======== EXTRAIT SOURCE
Sommet pour l’action sur l’IA : l’Europe étouffée par ses propres règles?
Dans quelques jours, Paris accueillera le Sommet pour l’action sur l’intelligence artificielle. Si ce rendez-vous promet d’aborder des questions cruciales d’éthique et de société, il semble que l’accent soit davantage mis sur la réglementation que sur le développement d’un écosystème européen compétitif. Une approche qui interroge, alors que l’Europe peine déjà à suivre le rythme des États-Unis et de la Chine dans la course à l’innovation en IA.
Une Europe à la traîne dans la dynamique mondiale de l’IA
En 2024, le marché européen du capital-risque est resté atone, contrastant avec les États-Unis où les financements ont bondi de 20 %, portés par une explosion des projets liés à l’intelligence artificielle. À l’échelle mondiale, l’IA a capté un tiers des investissements, atteignant un montant record de 100 milliards de dollars. La région de la Bay Area en Californie a concentré 61 % de ces financements, consolidant son rôle de moteur mondial.
En comparaison, les startups européennes peinent à rivaliser. Des initiatives prometteuses comme Mistral.AI en France attirent l’attention, mais elles restent loin des performances de géants américains tels qu’OpenAI ou Anthropic, capables de lever des milliards de dollars dès les premiers stades de leur développement.
Les freins structurels du marché européen
Cette situation découle de faiblesses bien connues. La fragmentation des marchés européens rend les levées de fonds plus complexes, et les capacités limitées des fonds locaux entravent le soutien aux startups en phase de croissance. En conséquence, de nombreuses jeunes entreprises européennes se tournent vers des financements américains, renforçant ainsi leur dépendance aux capitaux étrangers.
Un exemple frappant est celui de Mistral.AI, qui s’est largement financé auprès de fonds d’investissement américains. Dataiku et Hugging Face suivent une trajectoire similaire, avec des financements majoritairement américains et un siège social transféré ou créé outre-Atlantique. À l’inverse, certains pays, comme l’Allemagne, soutiennent davantage leurs projets nationaux. Aleph Alpha, acteur phare de l’IA allemande, bénéficie principalement d’investissements allemand ou européens.
Un soutien institutionnel européen insuffisant
Malgré les nombreux rapports sur le sujet, l’absence de structures de financement institutionnel à l’échelle européenne reste problématique. Ni la Commission européenne ni la Banque européenne d’investissement ne jouent pour le moment un rôle significatif dans le développement des infrastructures nécessaires pour garantir une autonomie technologique en matière d’AI.
L’Europe risque d’accuser un retard important dans la construction de ses propres infrastructures, notamment les data centers, essentiels pour soutenir les besoins croissants en IA.
================
======== DONNÉES AFFICHÉES
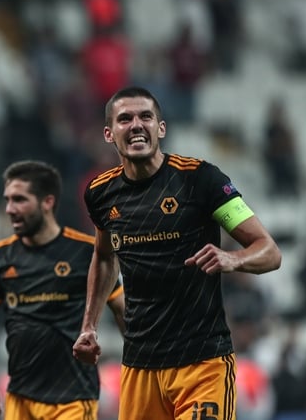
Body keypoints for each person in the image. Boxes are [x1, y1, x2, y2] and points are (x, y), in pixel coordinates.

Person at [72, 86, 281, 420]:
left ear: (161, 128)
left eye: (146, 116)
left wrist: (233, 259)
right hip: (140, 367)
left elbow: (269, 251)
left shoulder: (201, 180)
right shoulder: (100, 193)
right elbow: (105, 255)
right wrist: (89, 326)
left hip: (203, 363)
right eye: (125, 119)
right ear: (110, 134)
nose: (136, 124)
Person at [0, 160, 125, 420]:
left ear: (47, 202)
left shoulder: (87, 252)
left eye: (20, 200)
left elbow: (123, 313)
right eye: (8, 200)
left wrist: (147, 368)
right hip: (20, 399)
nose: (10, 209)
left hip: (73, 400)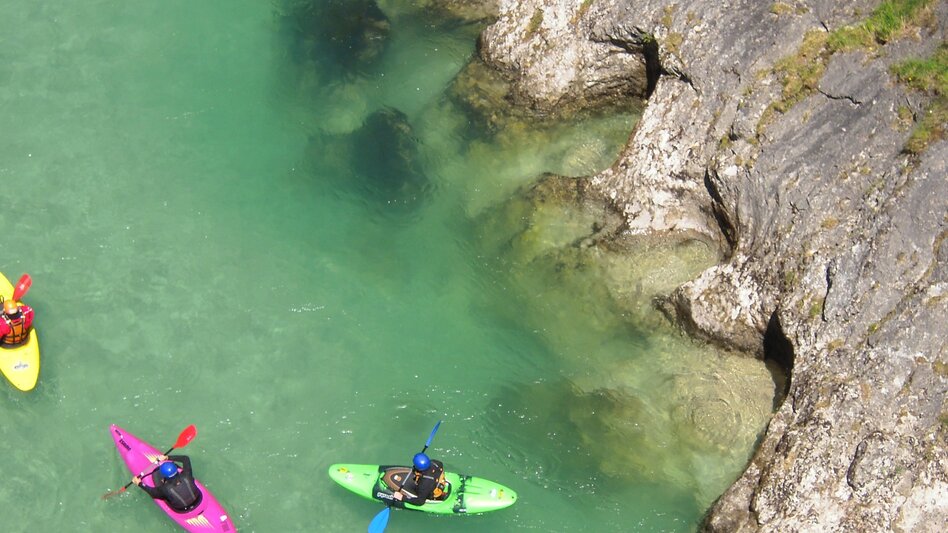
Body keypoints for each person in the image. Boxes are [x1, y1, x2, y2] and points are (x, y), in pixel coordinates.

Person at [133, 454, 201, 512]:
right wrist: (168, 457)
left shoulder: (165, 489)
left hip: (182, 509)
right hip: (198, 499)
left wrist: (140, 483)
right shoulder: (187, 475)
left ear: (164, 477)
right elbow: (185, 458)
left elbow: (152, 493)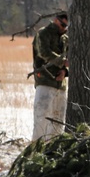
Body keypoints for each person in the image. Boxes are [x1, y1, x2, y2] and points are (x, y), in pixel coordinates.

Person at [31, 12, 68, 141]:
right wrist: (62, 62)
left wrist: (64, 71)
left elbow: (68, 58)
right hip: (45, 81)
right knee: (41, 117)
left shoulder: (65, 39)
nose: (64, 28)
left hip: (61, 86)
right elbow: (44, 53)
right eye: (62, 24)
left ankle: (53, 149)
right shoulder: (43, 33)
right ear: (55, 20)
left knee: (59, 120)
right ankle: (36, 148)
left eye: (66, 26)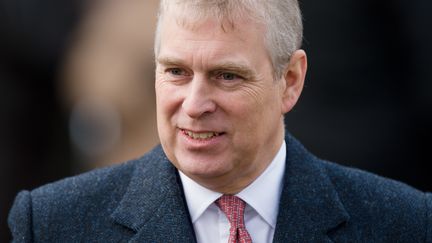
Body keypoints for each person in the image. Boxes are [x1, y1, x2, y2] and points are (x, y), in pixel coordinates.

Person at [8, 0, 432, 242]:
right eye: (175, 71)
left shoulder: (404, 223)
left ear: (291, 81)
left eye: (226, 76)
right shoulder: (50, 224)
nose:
================
* À FAIRE
• A. D'après l'article sur le Sommet pour l'action sur l'IA, quelle part des financements mondiaux consacrés à l'IA la région de la Bay Area a-t-elle concentrée ?
• B. Quelles sont toutes les entreprises nommées dans l'article sur le Sommet pour l'action sur l'IA ?
• C. Reprenez l'article sur le Sommet pour l'action sur l'IA juste après sa dernière phrase.

* RÉPONSES PAR TÂCHE
• A. 61 %.

• B. Mistral.AI, OpenAI, Anthropic, Dataiku, Hugging Face, Aleph Alpha

• C.
La réglementation, un faux levier de compétitivité
Ironiquement, l’Europe excelle dans la régulation, comme en témoigne l’initiative de l’AI Act. Réglementation que les acteurs de la Tech française comme Xavier Niel ou encore Mistral.Ai dénoncent comme un frein à l’innovation et au développement. Ainsi non seulement cette politique réglementaire ne suffira pas à combler les lacunes économiques et stratégiques, mais elle isolera l’Europe du reste du monde, empêchant ses propres société de développer des technologies de pointe sur leurs territoires.
Et simultanément, les GAFAM continuent de séduire les meilleurs talents européens, en les accueillants aux Etats Unis ou en installant des laboratoires d’IA dans les grandes capitales européennes, recrutant les étudiants les plus prometteurs, accentuant la fuite des cerveaux. Le tout mis en scène comme une marque de réussite de nos politiques en matière d’innovation et de développement économique.
Le besoin urgent d’un sursaut européen
L’enjeu est non seulement de taille, et ne peut souffrir du moindre attentisme. Si l’Europe souhaite éviter de devenir un simple consommateur passif d’innovations venues d’ailleurs, elle doit agir rapidement. Cela implique :
- Des investissements massifs dans les infrastructures technologiques.
- Le soutien à la consolidation des startups pour créer des champions transnationaux.
- Une augmentation significative des fonds de croissance pour accompagner les entreprises en phase d’expansion.
- Susciter l’engouement de nos talents à créer et participer à des projets européens ambitieux
Sans un véritable sursaut, le fossé avec les États-Unis et la Chine continuera de se creuser, reléguant l’Europe à la périphérie de cette révolution technologique qui va marquer une rupture incommensurable avec le monde que nous connaissons aujourd’hui.